The Slatest

West Virginia House Votes to Impeach Three State Supreme Court Judges for Spending Millions on Office Renovations

People gather for a ceremony in front of the West Virginia State Capitol in Charleston, West Virginia.
The West Virginia State Capitol in Charleston, West Virginia.
Mandel Ngan/Getty Images

The West Virginia state House took the remarkable step of voting to impeach three of the state Supreme Court’s four sitting justices Monday for a series of scandals, including missing antique desks, million-dollar office renovations, and general misappropriation of state funds, that has the entirety of the state’s highest court under threat of impeachment. After hours of debate Monday, the state’s House of Delegates approved articles of impeachment for Justices Allen Loughry and Robin Davis, as well as Chief Justice Margaret Workman, clearing the 50-vote hurdle required to send each case to the state Senate for trial and possible removal from office, subject to two-thirds of the upper house voting to convict.

The alleged rap sheet on the justices isn’t pretty and the impeachment vote came a week after the Judiciary Committee adopted 14 articles of impeachment against all four of the justices currently sitting on the Supreme Court of Appeals for “maladministration, corruption, incompetency, neglect of duty.” The fifth justice on the bench, Justice Menis Ketchum, resigned abruptly in July days before he was accused of federal wire fraud. The court’s spending habits shot into public view in 2017 when it was found that the justices had spent an astonishing $3.7 million to renovate and decorate their government offices.

Some of the most serious allegations were leveled at Justice Loughry, who was impeached by a 64–33 vote for misusing state funds, including a whopping $363,000 in office renovations. Loughry is named in eight articles of impeachment—and is currently under federal indictment for fraud, witness tampering, and lying to federal investigators—for allegations that he took home a $42,000 antique desk from a capitol building, as well as a $32,000 suede leather couch, and later lied about it. As the Washington Post explained last week, this wasn’t just any desk:

These were state heirlooms named for Cass Gilbert, the prominent American architect who designed the state capitol in Charleston, W.Va., selecting the walnut workstations for the chambers of the state Supreme Court almost a century ago. He would later design the United States Supreme Court. There were supposed to be 10 of them, five for the court’s five justices, elected to 12-year terms, and five for their assistants. But local media, poking around last fall, could only account for seven desks, including the one that had recently gone from the home of the then-chief justice, Allen H. Loughry II, to a nearby court warehouse.

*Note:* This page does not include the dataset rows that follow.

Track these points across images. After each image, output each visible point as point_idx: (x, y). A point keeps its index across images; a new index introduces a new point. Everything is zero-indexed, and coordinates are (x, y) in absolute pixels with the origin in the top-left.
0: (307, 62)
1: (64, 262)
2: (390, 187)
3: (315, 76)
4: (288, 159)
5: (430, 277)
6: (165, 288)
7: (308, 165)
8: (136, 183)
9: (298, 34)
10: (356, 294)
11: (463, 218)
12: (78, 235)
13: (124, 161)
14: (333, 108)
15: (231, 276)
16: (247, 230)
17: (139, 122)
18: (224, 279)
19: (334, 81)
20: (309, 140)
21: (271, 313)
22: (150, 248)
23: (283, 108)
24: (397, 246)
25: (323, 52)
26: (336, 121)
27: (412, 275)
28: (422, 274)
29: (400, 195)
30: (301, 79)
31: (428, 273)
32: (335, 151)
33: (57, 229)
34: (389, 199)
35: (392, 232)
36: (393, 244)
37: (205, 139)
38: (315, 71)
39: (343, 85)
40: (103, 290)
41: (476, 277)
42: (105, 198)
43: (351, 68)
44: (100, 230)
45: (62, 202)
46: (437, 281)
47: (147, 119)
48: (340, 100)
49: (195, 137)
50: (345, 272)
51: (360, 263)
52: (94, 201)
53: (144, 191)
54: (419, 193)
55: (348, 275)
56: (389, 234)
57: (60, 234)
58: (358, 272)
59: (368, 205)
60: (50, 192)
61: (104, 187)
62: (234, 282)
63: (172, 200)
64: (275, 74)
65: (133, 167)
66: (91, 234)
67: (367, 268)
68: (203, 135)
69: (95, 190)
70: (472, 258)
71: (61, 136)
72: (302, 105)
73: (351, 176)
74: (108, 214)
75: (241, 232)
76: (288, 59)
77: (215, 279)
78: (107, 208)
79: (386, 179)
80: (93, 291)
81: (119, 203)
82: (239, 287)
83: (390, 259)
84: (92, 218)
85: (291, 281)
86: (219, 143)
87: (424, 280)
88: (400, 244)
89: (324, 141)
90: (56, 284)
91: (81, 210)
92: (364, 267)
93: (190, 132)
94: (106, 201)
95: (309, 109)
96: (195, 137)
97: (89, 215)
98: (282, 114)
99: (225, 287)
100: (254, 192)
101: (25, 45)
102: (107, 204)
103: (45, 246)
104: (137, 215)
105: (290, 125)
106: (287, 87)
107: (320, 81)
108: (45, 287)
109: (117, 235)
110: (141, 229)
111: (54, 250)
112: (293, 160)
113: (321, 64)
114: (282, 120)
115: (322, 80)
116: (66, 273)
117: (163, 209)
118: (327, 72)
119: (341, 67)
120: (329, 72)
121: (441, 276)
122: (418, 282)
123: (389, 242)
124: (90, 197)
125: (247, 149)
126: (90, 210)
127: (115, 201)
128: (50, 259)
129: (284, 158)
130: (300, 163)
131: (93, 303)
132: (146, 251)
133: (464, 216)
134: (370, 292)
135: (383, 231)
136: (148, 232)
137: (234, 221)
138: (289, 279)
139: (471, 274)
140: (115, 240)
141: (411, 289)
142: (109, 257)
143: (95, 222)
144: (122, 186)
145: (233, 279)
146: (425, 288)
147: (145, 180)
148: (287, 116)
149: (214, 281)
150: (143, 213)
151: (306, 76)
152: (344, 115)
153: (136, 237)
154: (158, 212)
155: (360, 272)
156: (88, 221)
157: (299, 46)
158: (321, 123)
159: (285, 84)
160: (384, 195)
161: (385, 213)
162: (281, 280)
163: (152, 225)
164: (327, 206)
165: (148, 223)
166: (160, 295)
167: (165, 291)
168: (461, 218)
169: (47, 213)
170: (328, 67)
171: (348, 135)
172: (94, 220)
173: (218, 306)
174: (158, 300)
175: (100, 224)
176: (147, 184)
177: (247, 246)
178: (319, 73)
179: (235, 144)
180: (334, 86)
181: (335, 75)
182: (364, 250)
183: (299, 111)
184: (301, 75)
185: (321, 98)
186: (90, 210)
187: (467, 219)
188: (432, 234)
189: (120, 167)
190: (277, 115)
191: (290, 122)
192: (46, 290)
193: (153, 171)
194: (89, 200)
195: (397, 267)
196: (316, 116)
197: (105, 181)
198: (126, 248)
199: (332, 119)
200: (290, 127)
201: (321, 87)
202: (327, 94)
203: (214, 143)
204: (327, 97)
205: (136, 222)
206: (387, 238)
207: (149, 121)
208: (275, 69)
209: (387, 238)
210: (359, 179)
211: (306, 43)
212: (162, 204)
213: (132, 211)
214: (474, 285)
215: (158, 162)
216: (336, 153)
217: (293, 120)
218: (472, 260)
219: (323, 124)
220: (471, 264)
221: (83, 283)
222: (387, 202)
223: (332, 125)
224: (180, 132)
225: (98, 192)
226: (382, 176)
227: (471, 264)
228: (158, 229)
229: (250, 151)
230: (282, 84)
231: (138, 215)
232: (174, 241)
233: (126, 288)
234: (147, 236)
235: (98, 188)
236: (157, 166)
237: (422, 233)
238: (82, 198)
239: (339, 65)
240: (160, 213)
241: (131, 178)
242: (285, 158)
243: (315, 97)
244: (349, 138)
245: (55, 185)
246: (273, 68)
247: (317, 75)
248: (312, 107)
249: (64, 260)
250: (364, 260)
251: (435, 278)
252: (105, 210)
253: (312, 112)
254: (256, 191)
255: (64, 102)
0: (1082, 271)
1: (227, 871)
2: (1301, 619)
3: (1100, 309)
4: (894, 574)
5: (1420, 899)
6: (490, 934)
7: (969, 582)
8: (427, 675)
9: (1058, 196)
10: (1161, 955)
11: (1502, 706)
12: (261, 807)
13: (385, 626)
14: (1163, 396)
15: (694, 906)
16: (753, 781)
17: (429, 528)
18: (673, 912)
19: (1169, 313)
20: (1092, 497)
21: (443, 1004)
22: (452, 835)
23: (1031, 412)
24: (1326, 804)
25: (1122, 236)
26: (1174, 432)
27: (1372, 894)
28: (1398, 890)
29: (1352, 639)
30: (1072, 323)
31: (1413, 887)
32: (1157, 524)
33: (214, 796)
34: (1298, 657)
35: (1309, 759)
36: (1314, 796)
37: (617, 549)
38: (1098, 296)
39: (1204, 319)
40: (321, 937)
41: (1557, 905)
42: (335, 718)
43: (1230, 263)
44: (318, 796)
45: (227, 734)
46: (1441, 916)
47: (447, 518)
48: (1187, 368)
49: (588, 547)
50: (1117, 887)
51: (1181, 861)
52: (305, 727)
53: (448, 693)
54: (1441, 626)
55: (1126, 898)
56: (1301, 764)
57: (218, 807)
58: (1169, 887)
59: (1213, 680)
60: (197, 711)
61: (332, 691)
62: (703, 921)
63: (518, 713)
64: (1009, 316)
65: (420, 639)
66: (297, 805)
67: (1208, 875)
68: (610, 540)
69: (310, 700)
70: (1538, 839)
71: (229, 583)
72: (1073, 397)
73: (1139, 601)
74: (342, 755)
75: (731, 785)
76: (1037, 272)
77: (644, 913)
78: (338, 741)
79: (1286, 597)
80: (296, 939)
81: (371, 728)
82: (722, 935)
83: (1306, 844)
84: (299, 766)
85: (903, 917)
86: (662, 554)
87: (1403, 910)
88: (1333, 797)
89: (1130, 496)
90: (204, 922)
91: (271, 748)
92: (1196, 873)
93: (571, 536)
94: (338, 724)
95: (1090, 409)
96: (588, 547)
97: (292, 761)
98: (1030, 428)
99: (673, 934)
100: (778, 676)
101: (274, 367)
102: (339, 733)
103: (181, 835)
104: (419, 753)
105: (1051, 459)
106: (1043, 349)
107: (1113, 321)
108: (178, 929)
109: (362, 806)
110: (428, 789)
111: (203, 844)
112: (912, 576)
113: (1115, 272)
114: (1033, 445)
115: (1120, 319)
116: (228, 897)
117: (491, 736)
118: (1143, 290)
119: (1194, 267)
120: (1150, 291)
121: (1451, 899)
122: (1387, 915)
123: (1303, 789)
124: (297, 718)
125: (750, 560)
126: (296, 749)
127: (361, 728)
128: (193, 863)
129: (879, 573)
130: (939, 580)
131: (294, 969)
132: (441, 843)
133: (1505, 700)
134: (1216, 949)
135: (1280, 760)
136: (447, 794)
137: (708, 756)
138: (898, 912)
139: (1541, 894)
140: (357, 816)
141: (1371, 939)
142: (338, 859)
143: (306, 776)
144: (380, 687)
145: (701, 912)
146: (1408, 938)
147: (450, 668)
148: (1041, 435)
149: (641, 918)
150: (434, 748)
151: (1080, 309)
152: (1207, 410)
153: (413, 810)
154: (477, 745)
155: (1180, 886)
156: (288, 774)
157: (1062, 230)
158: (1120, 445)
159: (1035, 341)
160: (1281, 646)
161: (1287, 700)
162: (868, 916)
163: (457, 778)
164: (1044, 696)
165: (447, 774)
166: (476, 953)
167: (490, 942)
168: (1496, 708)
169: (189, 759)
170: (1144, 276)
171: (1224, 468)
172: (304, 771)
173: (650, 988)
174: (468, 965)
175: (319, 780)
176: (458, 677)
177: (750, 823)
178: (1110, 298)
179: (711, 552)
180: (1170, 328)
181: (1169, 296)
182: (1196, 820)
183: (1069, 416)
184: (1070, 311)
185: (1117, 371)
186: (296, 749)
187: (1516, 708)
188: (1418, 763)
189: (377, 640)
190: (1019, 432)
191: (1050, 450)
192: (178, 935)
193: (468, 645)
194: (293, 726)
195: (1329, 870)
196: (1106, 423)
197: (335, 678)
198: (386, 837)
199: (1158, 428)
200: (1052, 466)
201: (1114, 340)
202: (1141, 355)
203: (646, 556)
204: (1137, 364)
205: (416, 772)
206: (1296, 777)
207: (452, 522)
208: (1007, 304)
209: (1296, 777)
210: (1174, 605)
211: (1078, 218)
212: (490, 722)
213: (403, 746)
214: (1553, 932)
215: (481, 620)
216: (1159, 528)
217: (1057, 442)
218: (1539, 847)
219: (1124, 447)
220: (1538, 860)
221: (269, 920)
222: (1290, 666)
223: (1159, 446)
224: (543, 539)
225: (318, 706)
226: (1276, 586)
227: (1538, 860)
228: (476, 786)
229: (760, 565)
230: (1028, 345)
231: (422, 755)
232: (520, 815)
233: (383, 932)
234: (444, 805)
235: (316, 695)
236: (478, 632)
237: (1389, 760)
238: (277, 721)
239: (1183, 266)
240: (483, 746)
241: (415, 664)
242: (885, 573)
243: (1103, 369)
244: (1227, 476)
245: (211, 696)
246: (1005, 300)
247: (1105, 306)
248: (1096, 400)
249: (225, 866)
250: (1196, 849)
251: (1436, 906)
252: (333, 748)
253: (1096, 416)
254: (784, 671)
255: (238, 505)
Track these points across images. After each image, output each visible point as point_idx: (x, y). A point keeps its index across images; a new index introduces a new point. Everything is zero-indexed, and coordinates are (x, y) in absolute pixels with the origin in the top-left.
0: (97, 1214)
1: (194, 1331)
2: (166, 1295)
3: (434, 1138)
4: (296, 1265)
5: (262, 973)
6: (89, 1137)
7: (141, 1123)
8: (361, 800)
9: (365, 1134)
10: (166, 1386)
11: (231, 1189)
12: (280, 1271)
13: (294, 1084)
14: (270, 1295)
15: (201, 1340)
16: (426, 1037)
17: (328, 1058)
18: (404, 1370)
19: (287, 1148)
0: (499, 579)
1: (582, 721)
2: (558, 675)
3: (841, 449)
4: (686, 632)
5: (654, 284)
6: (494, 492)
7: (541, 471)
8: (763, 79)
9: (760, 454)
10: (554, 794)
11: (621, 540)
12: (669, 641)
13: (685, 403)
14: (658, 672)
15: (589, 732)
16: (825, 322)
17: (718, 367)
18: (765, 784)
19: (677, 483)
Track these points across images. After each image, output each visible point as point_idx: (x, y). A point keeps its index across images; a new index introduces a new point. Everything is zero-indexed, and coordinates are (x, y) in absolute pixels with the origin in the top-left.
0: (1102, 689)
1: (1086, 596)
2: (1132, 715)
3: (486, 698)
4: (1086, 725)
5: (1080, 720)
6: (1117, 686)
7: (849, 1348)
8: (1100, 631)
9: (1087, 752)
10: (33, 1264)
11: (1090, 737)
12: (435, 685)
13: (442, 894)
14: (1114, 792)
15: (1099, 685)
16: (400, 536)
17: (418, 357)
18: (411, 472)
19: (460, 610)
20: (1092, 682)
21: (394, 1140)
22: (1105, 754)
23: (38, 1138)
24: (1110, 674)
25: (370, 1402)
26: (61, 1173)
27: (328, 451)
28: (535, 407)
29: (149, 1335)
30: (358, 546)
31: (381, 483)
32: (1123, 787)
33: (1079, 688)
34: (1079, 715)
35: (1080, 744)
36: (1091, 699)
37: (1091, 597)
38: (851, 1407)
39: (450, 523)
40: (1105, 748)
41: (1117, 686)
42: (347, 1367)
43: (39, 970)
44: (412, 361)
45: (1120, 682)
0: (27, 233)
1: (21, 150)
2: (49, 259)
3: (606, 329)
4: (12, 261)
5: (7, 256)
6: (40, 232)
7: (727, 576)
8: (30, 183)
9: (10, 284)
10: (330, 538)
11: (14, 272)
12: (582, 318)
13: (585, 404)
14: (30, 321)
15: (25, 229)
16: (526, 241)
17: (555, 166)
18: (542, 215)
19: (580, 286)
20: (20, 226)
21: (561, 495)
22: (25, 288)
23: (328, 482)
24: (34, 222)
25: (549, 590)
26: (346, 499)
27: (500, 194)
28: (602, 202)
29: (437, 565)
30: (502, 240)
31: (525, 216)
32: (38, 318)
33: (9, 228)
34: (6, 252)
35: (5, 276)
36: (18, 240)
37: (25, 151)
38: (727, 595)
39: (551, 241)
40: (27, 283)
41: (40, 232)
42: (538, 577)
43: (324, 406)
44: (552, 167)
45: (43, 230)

“The other three justices are Margaret Workman, the current chief, as well as Robin Davis and Beth Walker. Each is accused of ‘unnecessary and lavish spending’ on renovation of their offices, travel budgets and ‘regular lunches from restaurants,’ among other expenses, as well as failure to carry out administrative duties and properly develop guidelines for the use of public resources,” the Washington Post reports. “Davis and Workman are also charged with approving the payment of senior judges in excess of the state’s legal limit.”

“In 2015, West Virginia voted to make its Supreme Court elections nonpartisan. But all of the current justices have been affiliated with the two main parties, and at the start of the year, the bench’s unofficial makeup was 3-2 in favor of the Democrats,” according to NPR. “Loughry won office as a Republican; Walker ran as a Republican in 2008 before being elected in a nonpartisan vote in 2016. Both Workman and Davis were elected as Democrats, as was Ketchum.” Both houses of the state Legislature are Republican-controlled. The deadline for a special election to be called to replace the justices is Aug. 14 and some Democrats in the state legislature complained that the GOP-held chamber dragged its feet on impeachment so that Republican Gov. Jim Justice, who switched parties in August 2017, could appoint handpicked justices that would serve until the next election in 2020.